Rodeo Chileno / by Matias Nenadovich


La fotografía debe ser independiente del fotógrafo. Una fotografía que necesita de un texto explicativo por antonomasia no acomete su propósito de ser explicativa por si misma o representativa de algo por si misma. Una fotografía es una parte del mundo que se ocupa para representar a otra, es por esto que digo que si una parte del mundo que representa a otra (una fotografía en este caso), necesita una representación propia para explicar su relato, entonces no es efectiva como comunicación.
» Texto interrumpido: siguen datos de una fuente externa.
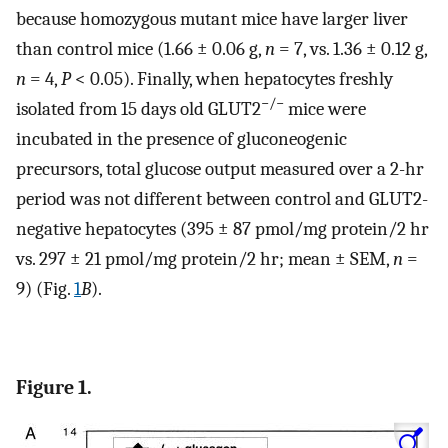
because homozygous mutant mice have larger liver
than control mice (1.66 ± 0.06 g,
n
= 7, vs. 1.36 ± 0.12 g,
n
= 4,
P
< 0.05). Finally, when hepatocytes freshly
−/−
isolated from 15 days old GLUT2
mice were
incubated in the presence of gluconeogenic
precursors, total glucose output measured over a 2-hr
period was not different between control and GLUT2-
negative hepatocytes (395 ± 87 pmol/mg protein/2 hr
vs. 297 ± 21 pmol/mg protein/2 hr; mean ± SEM,
n
=
9) (Fig.
1
B
).
Figure 1.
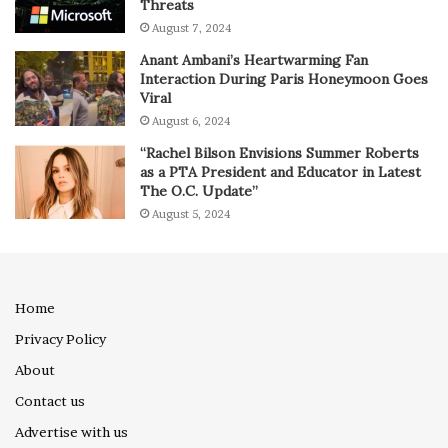
Threats
August 7, 2024
Anant Ambani’s Heartwarming Fan
Interaction During Paris Honeymoon Goes
Viral
August 6, 2024
“Rachel Bilson Envisions Summer Roberts
as a PTA President and Educator in Latest
The O.C. Update”
August 5, 2024
Home
Privacy Policy
About
Contact us
Advertise with us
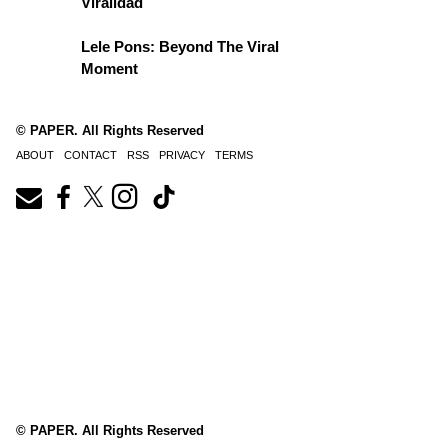
Viralidad
Lele Pons: Beyond The Viral
Moment
© PAPER. All Rights Reserved
ABOUT
CONTACT
RSS
PRIVACY
TERMS
© PAPER. All Rights Reserved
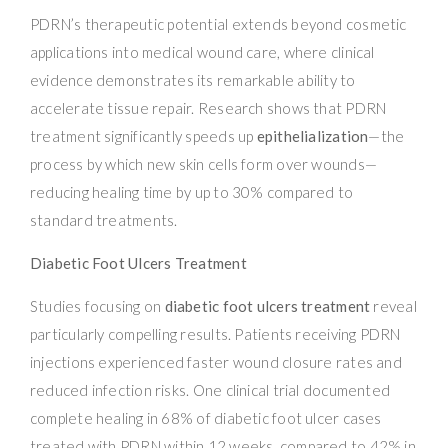
PDRN’s therapeutic potential extends beyond cosmetic
applications into medical wound care, where clinical
evidence demonstrates its remarkable ability to
accelerate tissue repair. Research shows that PDRN
treatment significantly speeds up
epithelialization
—the
process by which new skin cells form over wounds—
reducing healing time by up to 30% compared to
standard treatments.
Diabetic Foot Ulcers Treatment
Studies focusing on
diabetic foot ulcers treatment
reveal
particularly compelling results. Patients receiving PDRN
injections experienced faster wound closure rates and
reduced infection risks. One clinical trial documented
complete healing in 68% of diabetic foot ulcer cases
treated with PDRN within 12 weeks, compared to 42% in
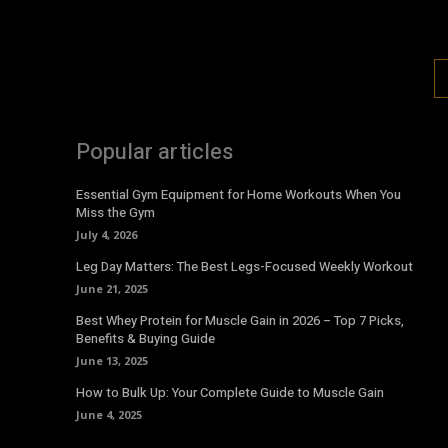
Popular articles
Essential Gym Equipment for Home Workouts When You
Miss the Gym
July 4, 2026
Leg Day Matters: The Best Legs-Focused Weekly Workout
June 21, 2025
Best Whey Protein for Muscle Gain in 2026 – Top 7 Picks,
Benefits & Buying Guide
June 13, 2025
How to Bulk Up: Your Complete Guide to Muscle Gain
June 4, 2025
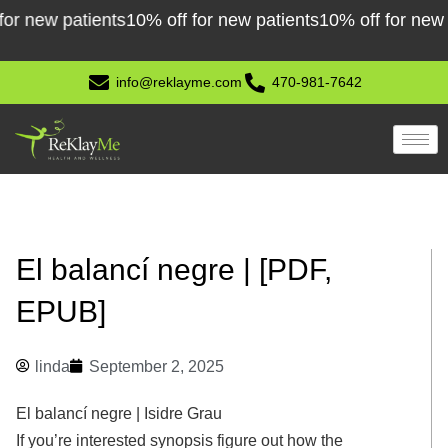
Skip
ew patients
10% off for new patients
10% off for new patie
to
content
info@reklayme.com
470-981-7642
El balancí negre | [PDF,
EPUB]
linda
September 2, 2025
El balancí negre | Isidre Grau
If you’re interested synopsis figure out how the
En otras palabras si necesitamos un meta-relato que acompañe nuestras fotografías para representar una situación, entonces puede ser que estemos fallando como fotógrafos.
 
La fotografía es un medio limitado, por consiguiente, siempre va a tener vacíos. Es la obligación del fotógrafo como relator de una historia el ser responsable que los vacíos de la fotografía no sean un obstáculo en su relato, si no que por su omisión, sean un aporte a lo que se está contando.


Esto es lo que yo exploro con este proyecto de rodeo Chileno. Fotografías sin excusas. Crudas, sin cocinar ni aliñar. Son lo que son. Honestas. Son isomórficas a la realidad, no me necesitan ni a mi ni a nadie. En ellas están las cosas que conozco, y no están las cosas que no conozco. De lo contrario serían una mentira. Aquí está mi verdad del rodeo Chileno. Representado en texturas, expresiones humanas, entre otras cosas, que están plasmadas en las fotografías.